**Assignment**
Reproduce the material from the line containing "What Y value" through the line containing "What is the difference between the NOT", including both of those lines. Leave the pictures out of your answer.
** Opening Records supplied block **
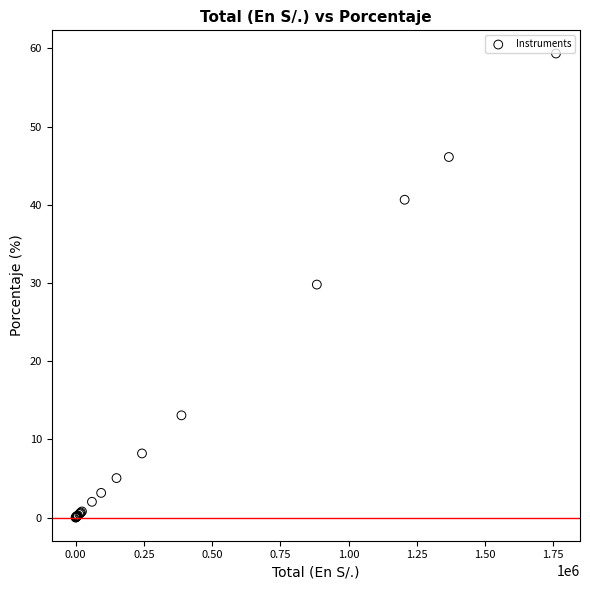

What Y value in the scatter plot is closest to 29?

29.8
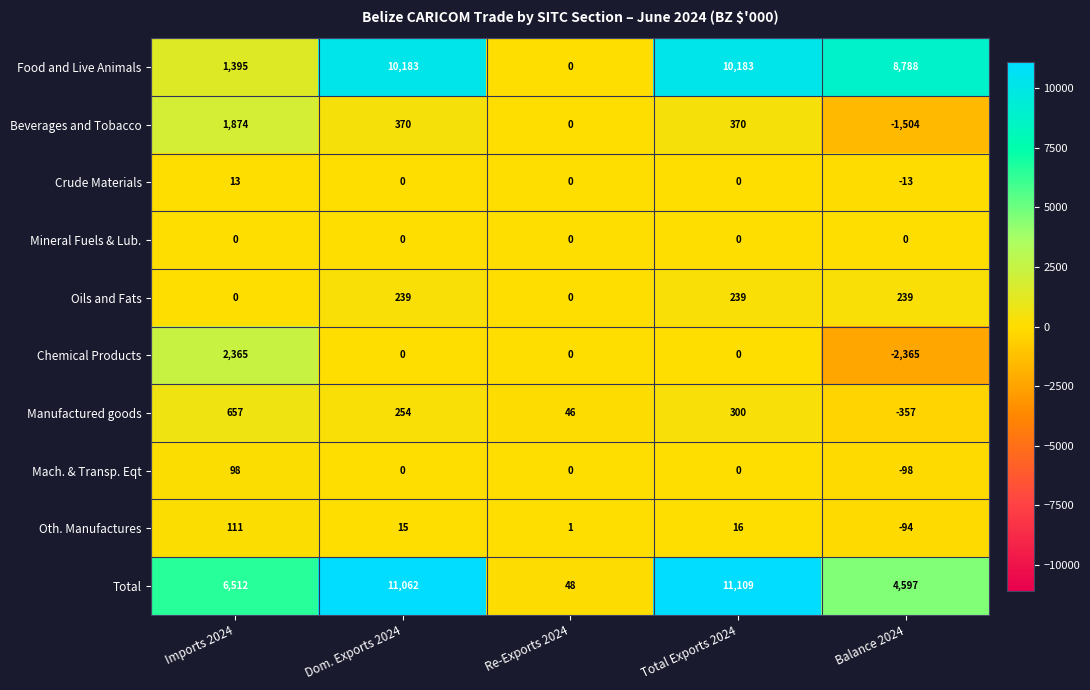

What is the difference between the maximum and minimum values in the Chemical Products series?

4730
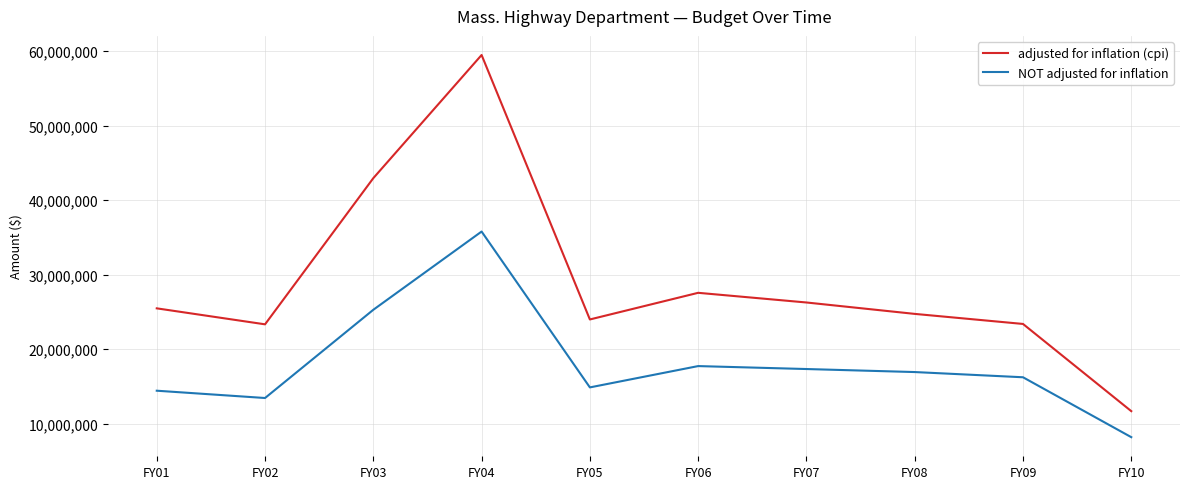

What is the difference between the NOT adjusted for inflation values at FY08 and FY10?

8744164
** Closing Records supplied block **
** Opening Records supplied block **
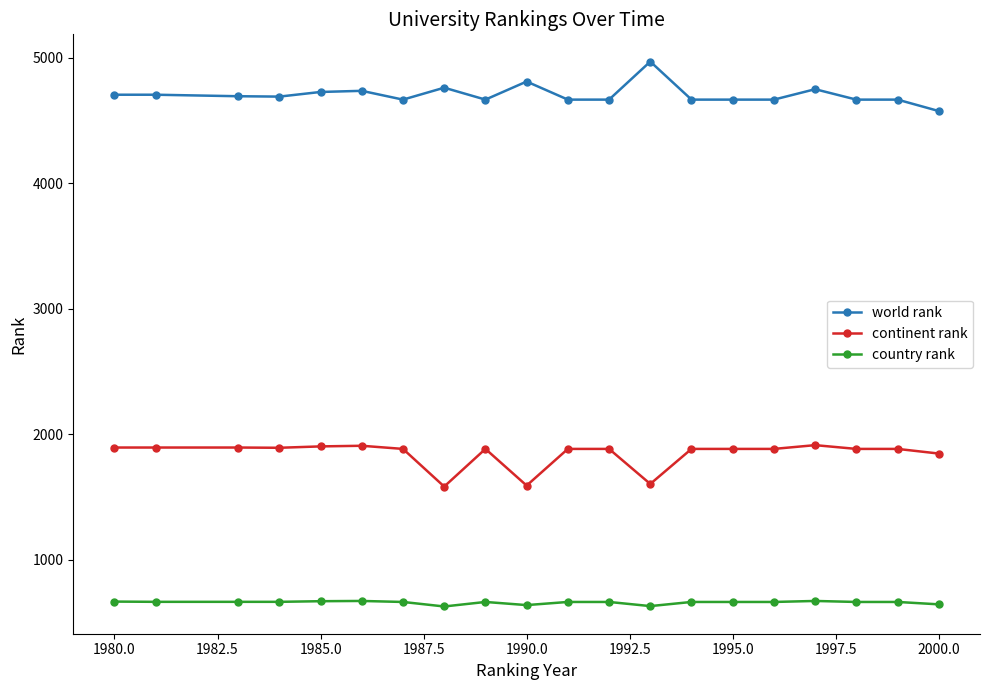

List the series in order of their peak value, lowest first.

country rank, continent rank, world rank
** Closing Records supplied block **
**Answer space**
What Y value in the scatter plot is closest to 29?

29.8

What is the difference between the maximum and minimum values in the Chemical Products series?

4730

What is the difference between the NOT adjusted for inflation values at FY08 and FY10?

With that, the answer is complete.